ASSIGNED TASK A:
Reproduce word for word the stretch of the Us Now blog post from "Wikipedia is now" through "was all OK.".
ASSIGNED TASK B:
Write the next part of the blog post about the Us Now documentary, picking up after its final sentence.

SELECTED PASSAGE:
────────────────────
December 4, 2008 · 7 Comments

I went to see Us Now at the RSA last night… a documentary by Ivo Gormley and Banyak film that looks at web collaboration type stuff through some real stories about online/offline communities, and a few interviews. It got me thinking:

People right across the world are connecting in all kinds of ways on the web right now without any great institution or medium to support this in a traditional top-down sense. What is more, they are then getting things done – whether that’s about big online projects that use collective wisdom like Wikipedia or Linux, or whether its facilitating personal meetings and connections like mumsnet coffee mornings or couchsurfing.

This is useful, and interaction with a larger whole means something to individuals who take part. Big-little, global-local, public-personal. This is an important landscape feature of online collaboration.

Wikipedia is now my first point of reference when I want to know something, its part of my personal web toolkit, and through it I’m tapping into the  thoughts and knowledge of people from across the world who feel confident enough and who have time to contribute to building that vast resource for free. A wise collective.

The couchsurfer’s story in UsNow illustrated a more personal side of connectedness – for the surfer, the experience served to put a friendly face onto a blank and unknown cityscape, a way of providing a connection through shared affirmation and a sense of trust induced in part through online reputational systems. Basically, a guy he’d never met cooked him dinner and let him sleep on the couch – and this was all OK.

We know this right? But then, the film takes us to the story of Ebbsfleet football club, and into the world of Ed Miliband and this is where it gets interesting. At Ebbsfleet we see the story of players being picked online by fans, photos are dropped into position online by various enthusiastic supporters. The manager, the expert, then has to pick the team that the fans choose for him. In the film – Ebbsfleet wins the match – they’re all going to Wembley – and fans speak of being part of that victory – ‘we’ did it, ‘we’re going to Wembley etc. But Ebbsfleet don’t do this anymore – they’ve gone back to being expert-controlled with the manager, the expert, taking the decisions for the good of the team and the fans.

Then we see an image of Ed Miliband’s head being gently dropped onto a ‘pick your cabinet’ webpage…hmmmm. Not a great way to construct a cabinet I think… This is followed by a wicked moment of confusion captured on the film that shows a much more human side of an MP – for once, the ‘answers’ aren’t all there… but of course, this was then followed up with an official statement of ’solution’. I’d much rather it wasn’t.*

When those with traditional expertise don’t know what to do, when a public mandate for change is required, when decisions are at stake that can be based on the real, lived experience of people who know the area, service, attitudes best – those kind of situations are crying out for a more participatory approach. This is going to happen with or without government going along with it – but it would be so much better to have radical system change happen willingly and with optimism rather than reluctantly, through backlash and disenchantment, cynicism, loss of trust in decision makers etc.
────────────────────
INFORMATION:
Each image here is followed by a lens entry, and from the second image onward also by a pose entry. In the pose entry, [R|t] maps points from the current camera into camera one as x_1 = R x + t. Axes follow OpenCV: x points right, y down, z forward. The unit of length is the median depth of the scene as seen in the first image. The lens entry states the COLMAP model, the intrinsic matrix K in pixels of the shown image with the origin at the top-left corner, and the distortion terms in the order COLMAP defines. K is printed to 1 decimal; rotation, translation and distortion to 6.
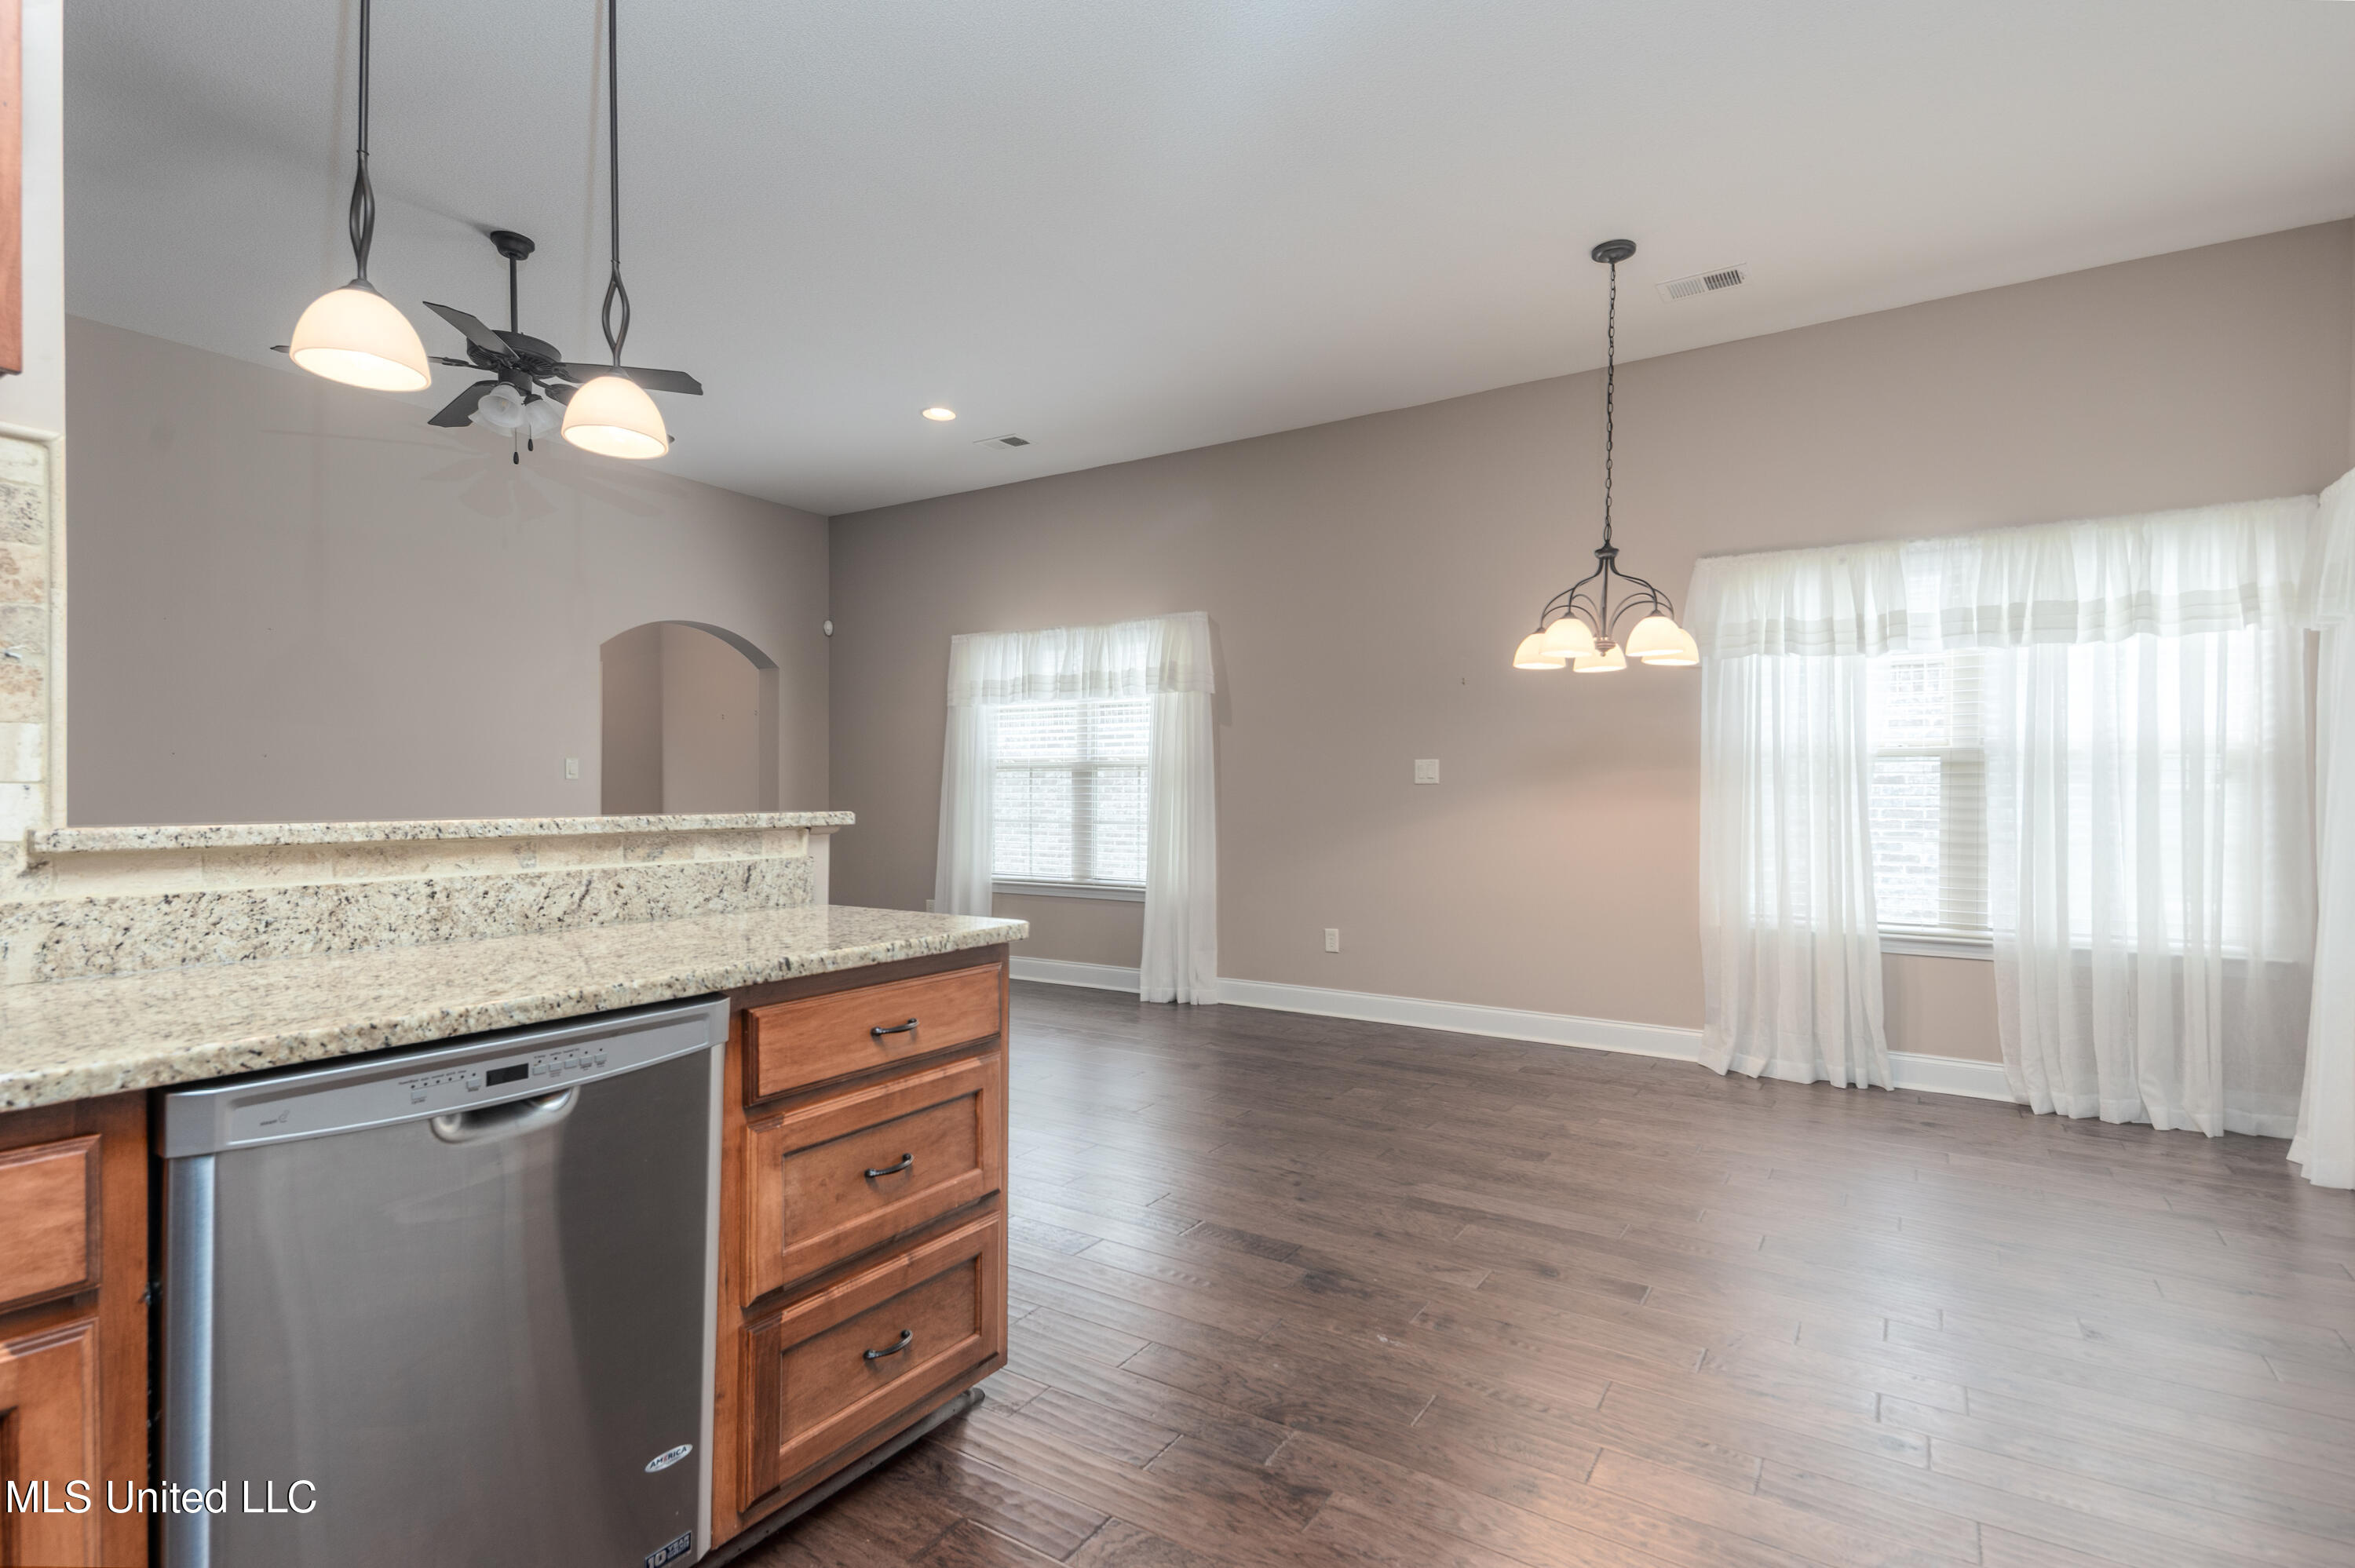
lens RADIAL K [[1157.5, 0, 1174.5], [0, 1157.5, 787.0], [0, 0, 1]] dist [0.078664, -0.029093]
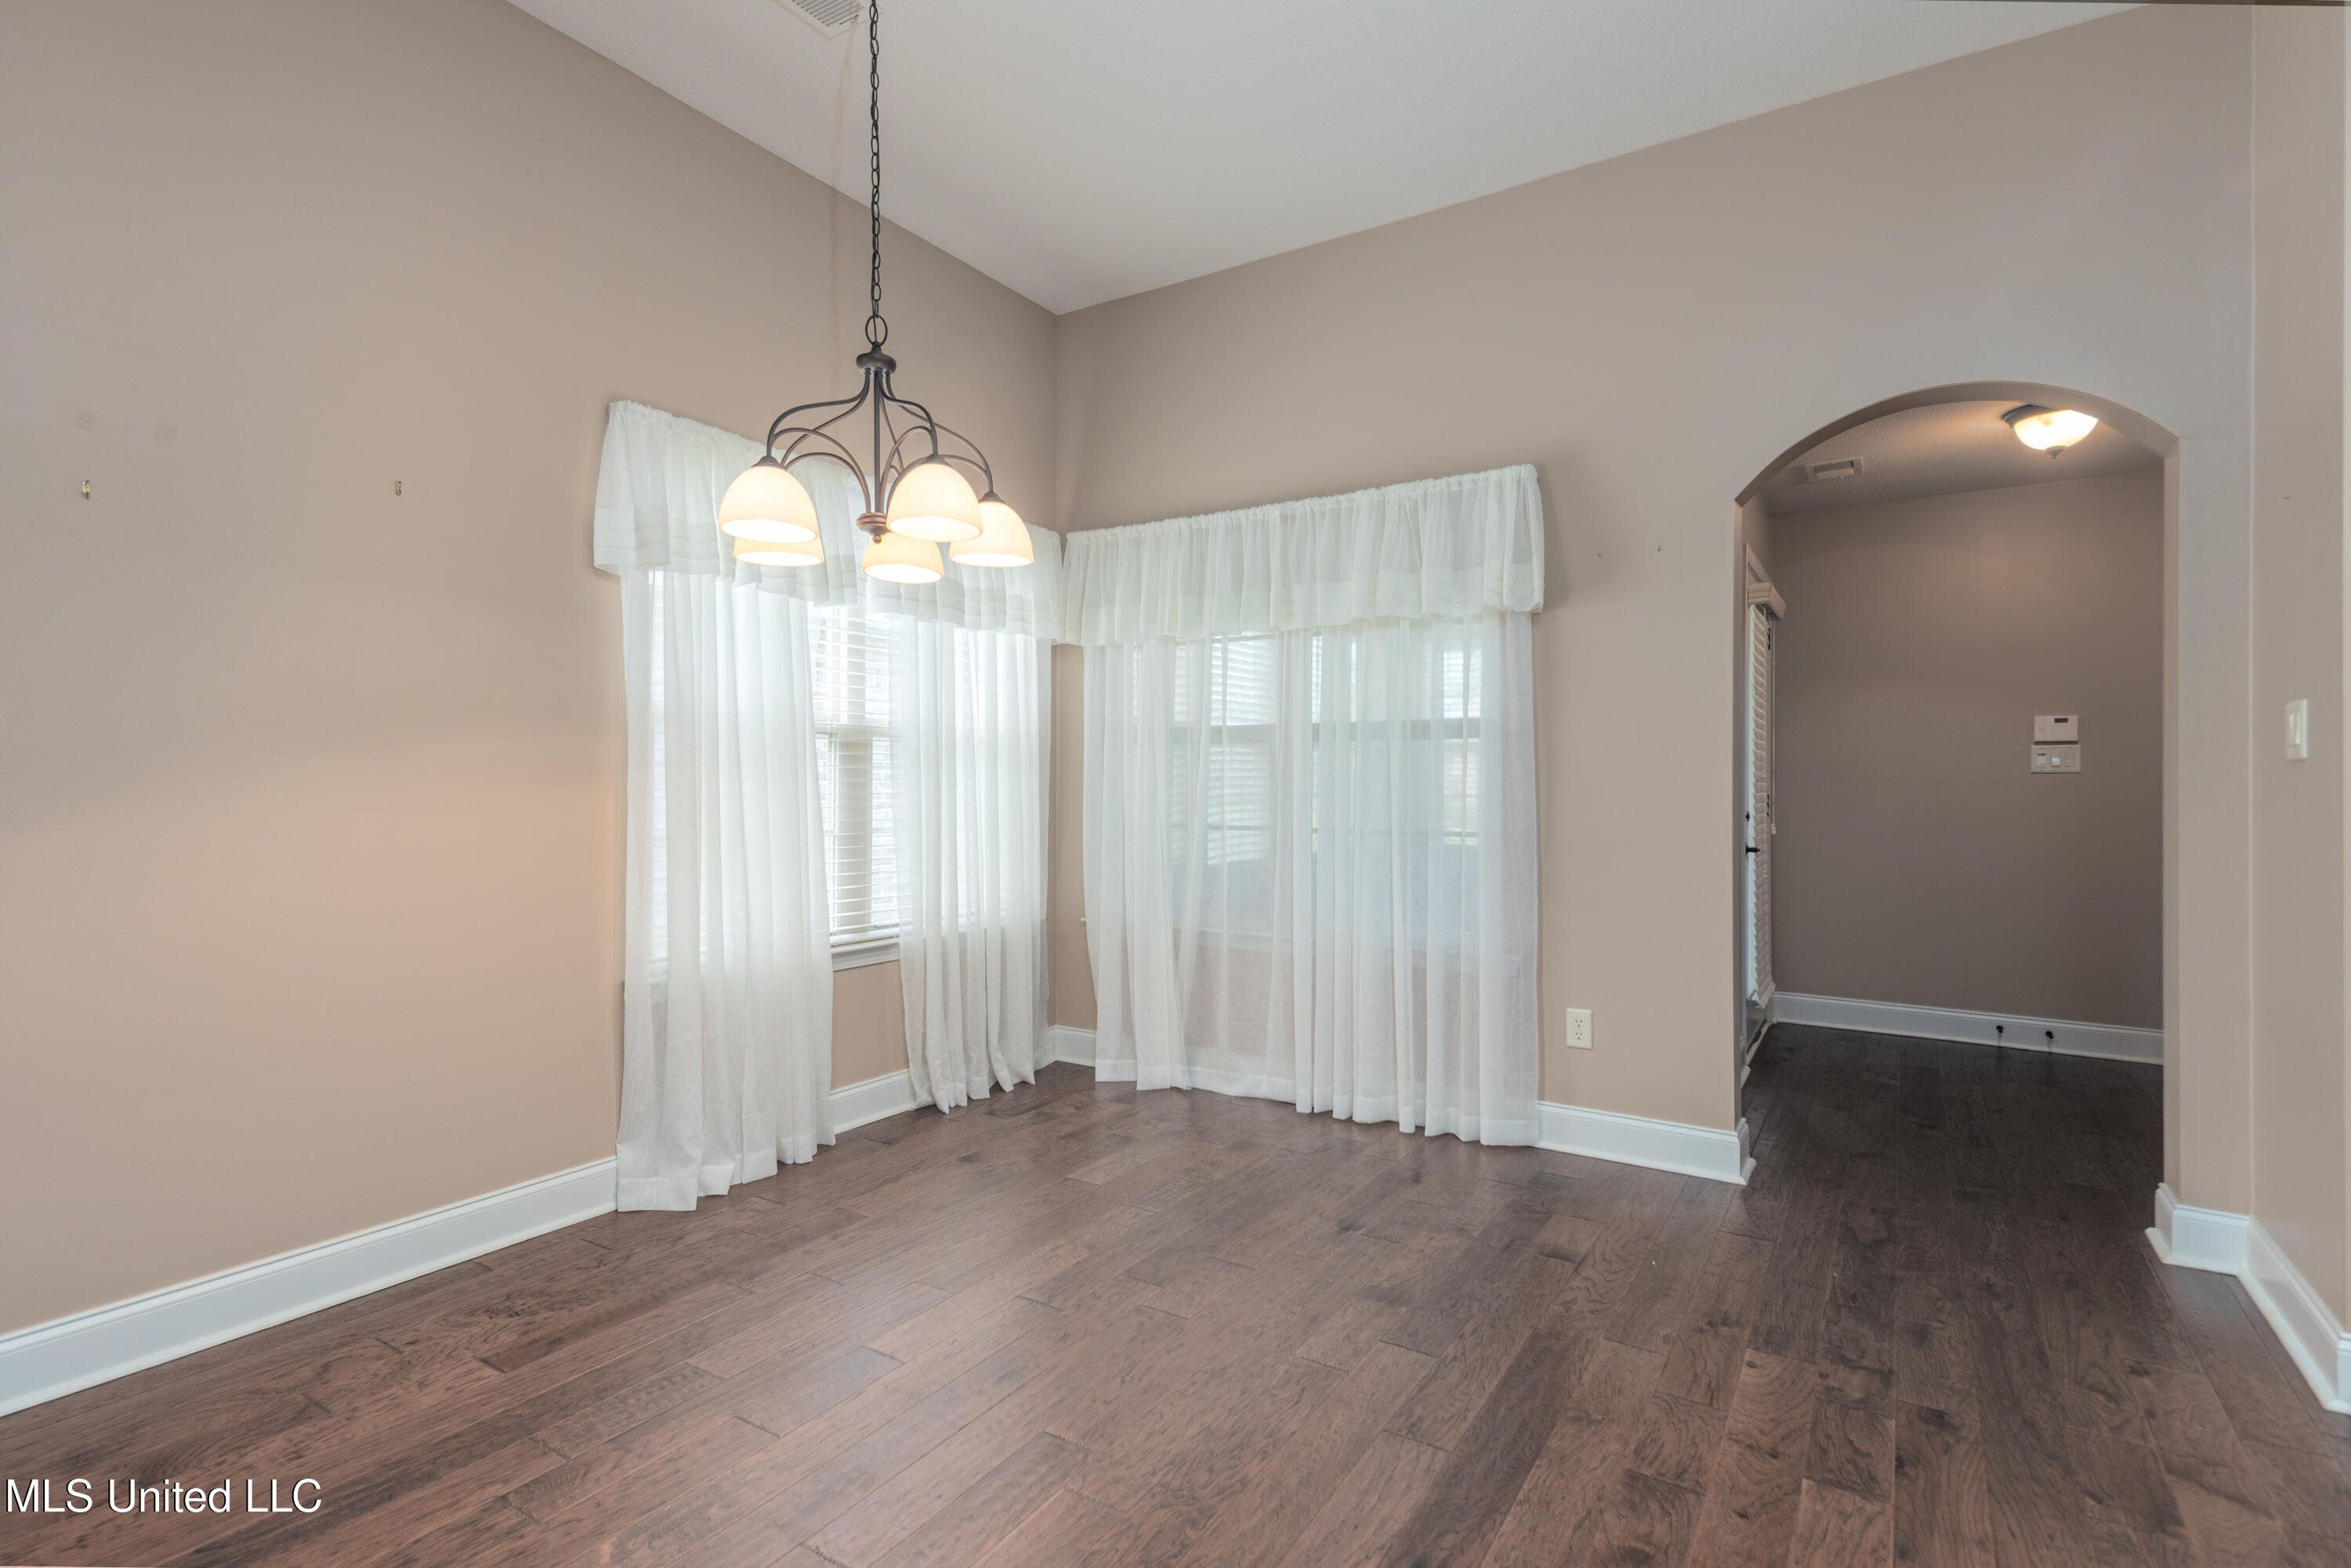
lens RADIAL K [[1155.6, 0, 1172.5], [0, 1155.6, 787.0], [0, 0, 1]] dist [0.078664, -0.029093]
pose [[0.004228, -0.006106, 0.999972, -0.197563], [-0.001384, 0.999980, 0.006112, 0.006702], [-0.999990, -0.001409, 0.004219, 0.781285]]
────────────────────
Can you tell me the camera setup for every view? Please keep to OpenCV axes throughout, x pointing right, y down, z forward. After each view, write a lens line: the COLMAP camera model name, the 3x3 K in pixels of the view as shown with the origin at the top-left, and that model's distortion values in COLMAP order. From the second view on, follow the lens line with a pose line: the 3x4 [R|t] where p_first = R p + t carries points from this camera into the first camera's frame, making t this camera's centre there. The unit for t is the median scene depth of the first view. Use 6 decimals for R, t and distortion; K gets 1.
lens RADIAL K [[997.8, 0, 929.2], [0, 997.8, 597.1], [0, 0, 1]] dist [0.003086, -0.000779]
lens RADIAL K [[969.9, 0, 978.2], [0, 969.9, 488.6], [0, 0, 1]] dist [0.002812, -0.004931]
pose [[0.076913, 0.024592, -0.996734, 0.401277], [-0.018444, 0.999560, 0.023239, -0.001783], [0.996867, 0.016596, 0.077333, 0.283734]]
────────────────────
RESPONSE A:
Wikipedia is now my first point of reference when I want to know something, its part of my personal web toolkit, and through it I’m tapping into the  thoughts and knowledge of people from across the world who feel confident enough and who have time to contribute to building that vast resource for free. A wise collective.

The couchsurfer’s story in UsNow illustrated a more personal side of connectedness – for the surfer, the experience served to put a friendly face onto a blank and unknown cityscape, a way of providing a connection through shared affirmation and a sense of trust induced in part through online reputational systems. Basically, a guy he’d never met cooked him dinner and let him sleep on the couch – and this was all OK.

RESPONSE B:
Ed’s head in hands moment of bewilderment illustrates the institutional tensions and personal, inner conflict that go to work when we start transposing user generated participatory ideas onto existing, top down ‘representative’ (failing) democratic systems. Yes, there will be leading participatory disruptors that impact on the way government takes decisions, but the question is whether it would be better to transform and decentralise current systems of governance to enable a more equitable distribution of power. I reckon that more votes were made on disgruntled feelings, hairstyle and humour in the London mayoral elections than on policy issues. There’s potential to make a bad system worse…

In Us Now Paul Miller points that there is a misconception that decision makers and those with power make – that people are thick, therefore they shouldn’t be involved in making decision on important things. This problem of perception works at a number levels – decision makers don’t give enough credit to public wisdom and intelligence, the press consistently portray the public as being respondent, passive and powerless rather than active and influential, and people themselves do not feel able to influence decisions in their communities. These three have worked together to ensure that many citizens remain as passive consumers. Now, take the mass media image out of the picture, and instead put in place a new kind of reflection of a citizen - that seen through web 2.0 collaboration and connectedness – a far more attractive and empowering form of citizenship emerges, and its one that does not fit with current outmoded democratic systems.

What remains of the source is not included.